Algérie – Nigeria (0-2) : les Super Eagles trop forts, les Fennecs éliminés
Dominée de bout en bout, l’Algérie n’a jamais réellement existé face à un Nigeria sûr de sa force et supérieur dans tous les compartiments du jeu (2-0). Solides, organisés et cliniques, les Super Eagles valident leur billet pour une demi-finale face au Maroc et renvoient des Fennecs impuissants à la maison.
Un simple coup d’œil aux fiches statistiques avant le coup d’envoi suffisait à esquisser la physionomie de la rencontre : meilleure attaque du tournoi avec douze buts inscrits, le Nigeria faisait face à la meilleure défense algérienne, qui n’avait concédé qu’un seul but jusque-là. Sur la pelouse, le scénario attendu s’est rapidement confirmé.
La première période a pris des allures de partie de chasse. Les Nigérians ont constamment rôdé autour de la surface adverse, mettant sous pression des Algériens timorés et acculés dans leur camp.
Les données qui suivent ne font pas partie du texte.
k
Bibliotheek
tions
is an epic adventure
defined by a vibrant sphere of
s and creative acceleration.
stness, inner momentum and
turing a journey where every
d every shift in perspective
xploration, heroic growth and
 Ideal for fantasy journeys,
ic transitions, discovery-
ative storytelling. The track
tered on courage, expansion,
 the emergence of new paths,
Les Verts ont longtemps résisté grâce à des sauvetages héroïques : un tacle in extremis de Rayan Aït-Nouri pour contrer Victor Osimhen, puis une intervention décisive de Ramy Bensebaïni empêchant la reprise de Calvin Bassey de franchir la ligne pour quelques centimètres seulement.
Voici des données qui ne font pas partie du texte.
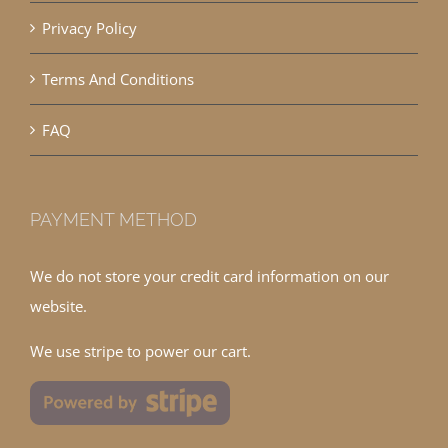
Privacy Policy
Terms And Conditions
FAQ
PAYMENT METHOD
We do not store your credit card information on our
website.
We use stripe to power our cart.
La chance semble alors sourire aux Algériens. Une relance complètement manquée offre une opportunité à Akor Adams, dont le petit piqué vient lécher la barre transversale. Même une main de Junior Ajayi dans la surface ne suffit pas à faire basculer le match, l’arbitre restant de marbre.
Osimhen fait sauter le verrou
Mais il en fallait plus pour contenir les flèches nigérianes. Dès le retour des vestiaires, l’inéluctable finit par se produire. Sur un centre précis au second poteau de Bruno Onyemaechi, Victor Osimhen s’élève et place une tête imparable pour tromper Luca Zidane (0-1, 47e), qui n’avait pas encore eu à ramasser le ballon dans ses filets depuis le début de la compétition.
Touchée, l’Algérie vacille. Dix minutes plus tard, Osimhen, encore lui, joue juste en remise pour Akor Adams. L’attaquant n’a plus qu’à éliminer le gardien algérien pour faire le break (0-2, 57e). Supérieurs physiquement, techniquement et mentalement, les Nigérians prennent définitivement le contrôle de la rencontre.
La fin de match se transforme en gestion tranquille pour les Super Eagles. Un poteau empêche même Moses Simon d’alourdir l’addition d’une reprise de la tête. En face, les Algériens, apathiques, ne parviennent jamais à se révolter.
Le symbole est cruel. En 2019, Riyad Mahrez avait crucifié ces mêmes Nigérians d’un coup franc entré dans l’histoire. Six ans et demi plus tard, le capitaine algérien quitte la CAN pour la dernière fois, les larmes aux yeux, sans avoir cadré la moindre frappe pour refermer le livre.